Medium hog sausage casings (optional)

11/2 pounds pork butt or boneless country ribs

1/2 pound pork fat

1/2 cup freshly grated Parmesan

3 garlic cloves, minced

2 tablespoons chopped fresh parsley

11/2 teaspoons kosher salt

1/2 teaspoon crushed red pepper flakes

1 teaspoon ground coriander

1/4 teaspoon freshly grated nutmeg

1/4 cup dry white wine

1. If using sausage casings, prepare them as directed.

2. Cut pork and pork fat into 1-inch cubes. Place cubes on a sheet of plastic wrap on a plate and freeze for 30 minutes, or until very firm.

3. Grind meat and fat through the fine disk of a meat grinder, or in small batches in a food processor fitted with the steel blade using the on-and-off pulse button.
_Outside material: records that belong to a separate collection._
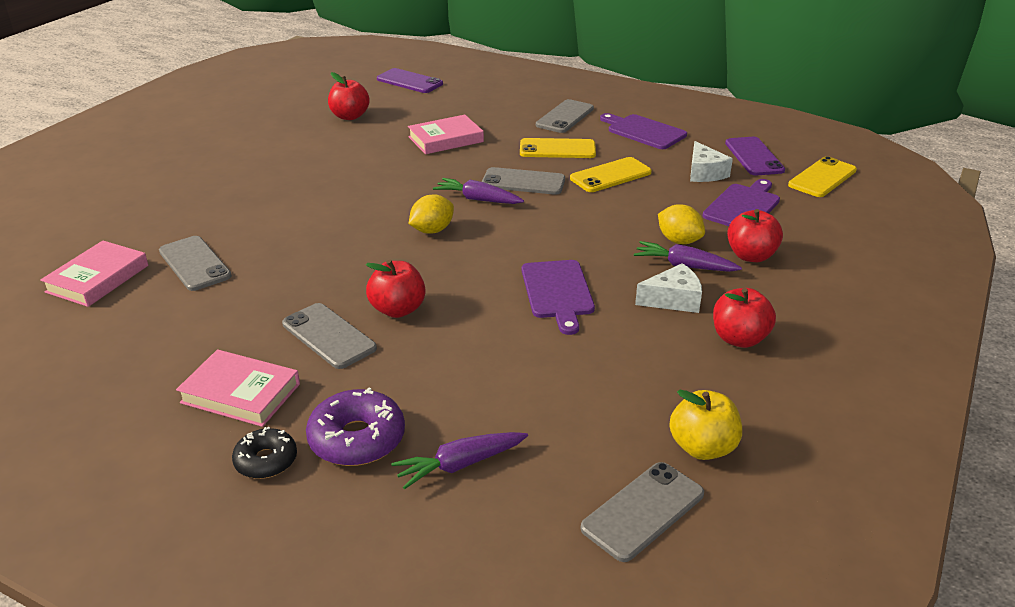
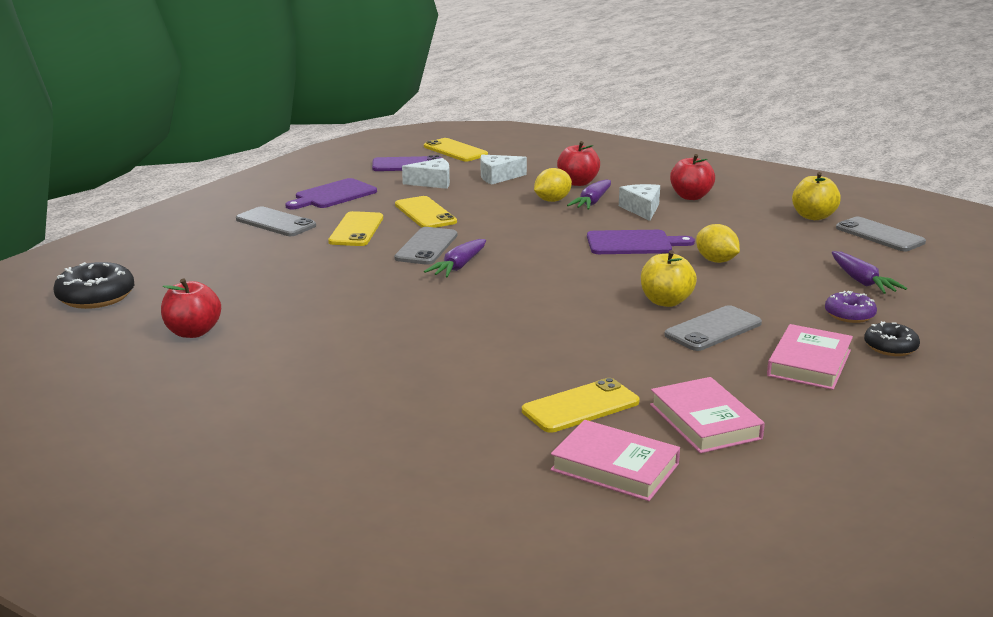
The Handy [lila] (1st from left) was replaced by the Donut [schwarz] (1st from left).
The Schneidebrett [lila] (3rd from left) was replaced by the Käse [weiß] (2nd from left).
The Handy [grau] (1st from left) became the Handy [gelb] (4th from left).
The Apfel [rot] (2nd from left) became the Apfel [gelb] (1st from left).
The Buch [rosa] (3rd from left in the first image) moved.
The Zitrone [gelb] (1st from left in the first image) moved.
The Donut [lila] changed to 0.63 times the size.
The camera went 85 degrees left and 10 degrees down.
If using a food processor, do not process into a paste, but ingredients should be very finely chopped.

4. Combine ground meat, Parmesan, garlic, parsley, salt, red pepper flakes, coriander, nutmeg, and wine in a mixing bowl, and knead mixture until well blended. Fry 1 tablespoon of mixture in a small skillet over medium-high heat. Taste and adjust seasoning, if necessary.

5. Stuff mixture into casings as described, if using, and twist off into 5-inch links; prick air bubbles with a straight pin or skewer. If time permits, arrange links on a wire rack over a baking sheet and air-dry uncovered in the refrigerator for 1 day before cooking. Alternately, if keeping sausage in bulk, refrigerate mixture for at least 30 minutes to blend flavors.

6. Cook sausages as directed to an internal temperature of 160°F when pierced with an instant-read thermometer or as directed in a specific recipe.

Note: Sausages can be refrigerated up to 2 days or frozen up to 2 months. Once cooked, they can be refrigerated up to 3 days.